The severity of the hypoglycemia (low blood sugar) was unexpected, said Dr. Bert W. O'Malley, chair of molecular and cellular biology at Baylor College of Medicine and senior author of the report on the study that appears in the current issue of the journal Science. Normal mice live as long as seven days without food.
Further examination showed that the lack of SRC-2 prevents an important enzyme from converting sugar stored in the liver into a form that can go into the bloodstream. The finding has implications for a genetic disease called Von Gierke's disease and potentially adult-onset diabetes.

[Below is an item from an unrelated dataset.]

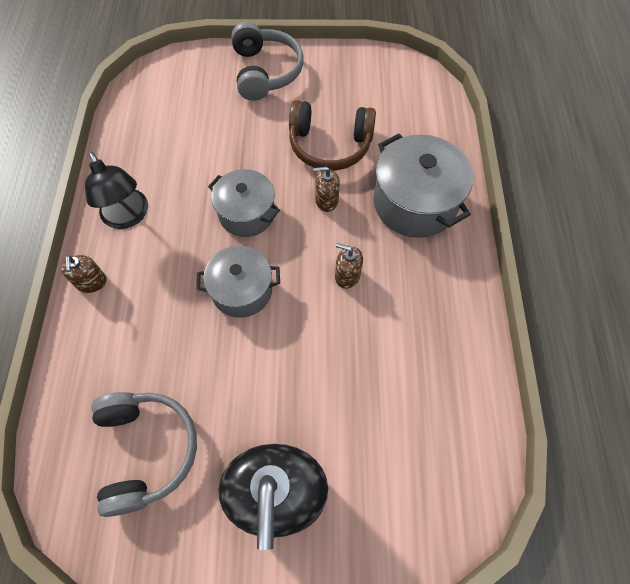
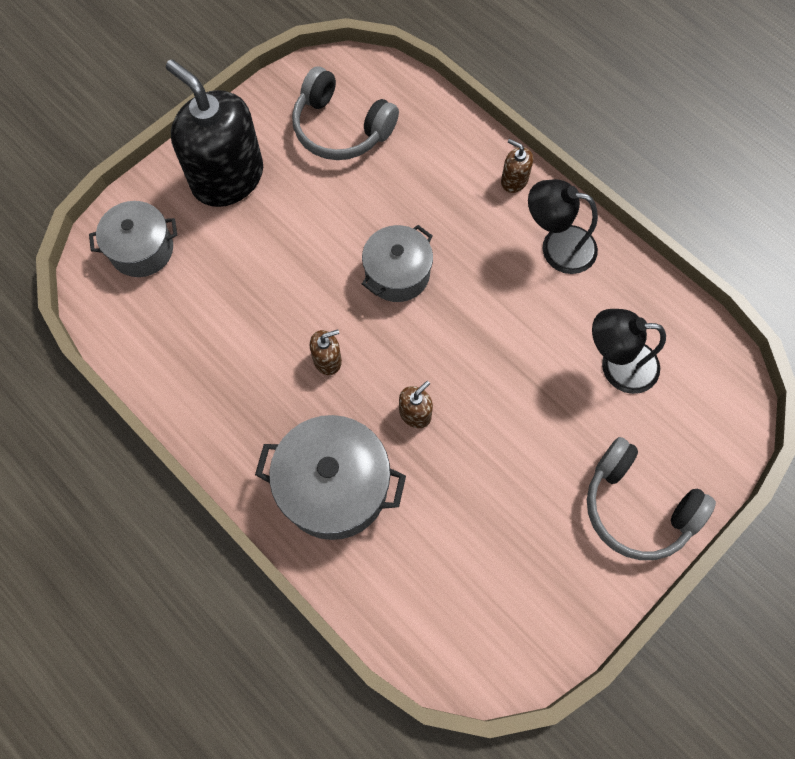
camera: 135 degrees right, 5 degrees up
(188, 131) = (617, 365): none -> black lamp
(247, 213) = (468, 337): grey pot -> grey pot (142, 249)
(330, 145) = (475, 477): brown headphones -> none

The symptoms suffered by mice resembled those of children born with Von Gierke's disease, said O'Malley. The disorder can create serious problems unless it is recognized early. Parents must wake the infants every few hours and feed them to keep their blood glucose levels up. As long as the glucose levels are high enough, the brain is nourished. If their blood glucose levels drop below a certain level, they suffer seizures, lose consciousness and can die.
Studies in O'Malley's laboratory in collaboration with researchers from Duke University Medical Center in Durham, N.C., revealed that SRC-2 works with an orphan nuclear receptor ROR alpha to affect the activity of the sugar-converting enzyme, glucose-6-phosphatase in the liver.
The liver produces 90 percent of the glucose circulating in the blood stream. Glucose stored in the liver has a phosphate molecular attached to it. This phosphorylated glucose cannot leave the liver until the enzyme removes the phosphate molecule. SRC-2 is critical to that removal process.
If the sugar cannot leave the liver, it remains there in the form of glycogen. Eventually, the buildup of this storage form of sugar can cause the liver to fail.
"It's one of the few examples of a metabolic genetic disease that can be created by a deficiency in a coactivator," O'Malley said.
He actually identified the first coactivator – SRC-1. His work with another called SRC-3 has led to better understanding of cancer and inflammation and led to the understanding of drugs such as tamoxifen in the treatment of breast cancer.
"This again shows that these coactivators are important master genes for physiology," said O'Malley. "In the case of SRC-3, if there is too much, you get cancer. Here, if you get too little SRC-2, you can't maintain your blood sugar levels."
He believes that potentially too much SRC-2 could raise the levels of glucose in the blood. That would call for increased production of insulin. Often, the pancreas fails after being forced to produce continuous, high levels of insulin. This can result in adult-onset diabetes.
O'Malley and his colleagues plan to start studying the activity in humans in the near future. Eventually, he hopes they can find ways to target the activity of SRC-2 with a drug.
Others who took part in this research include: Atul R. Chopra Jean-Francois Louet, Pradip Saha, Franco DeMayo, Jianming Xu,Brian York, Saul Karpen, Milton Finegold, David Moore and Lawrence Chan, all of BCM and Jie An, and Christopher B. Newgard of Duke.
Funding for this research came from the National Institute of Diabetes and Digestive and Kidney Diseases, the National Institutes of Health and the Welch Foundation of Houston.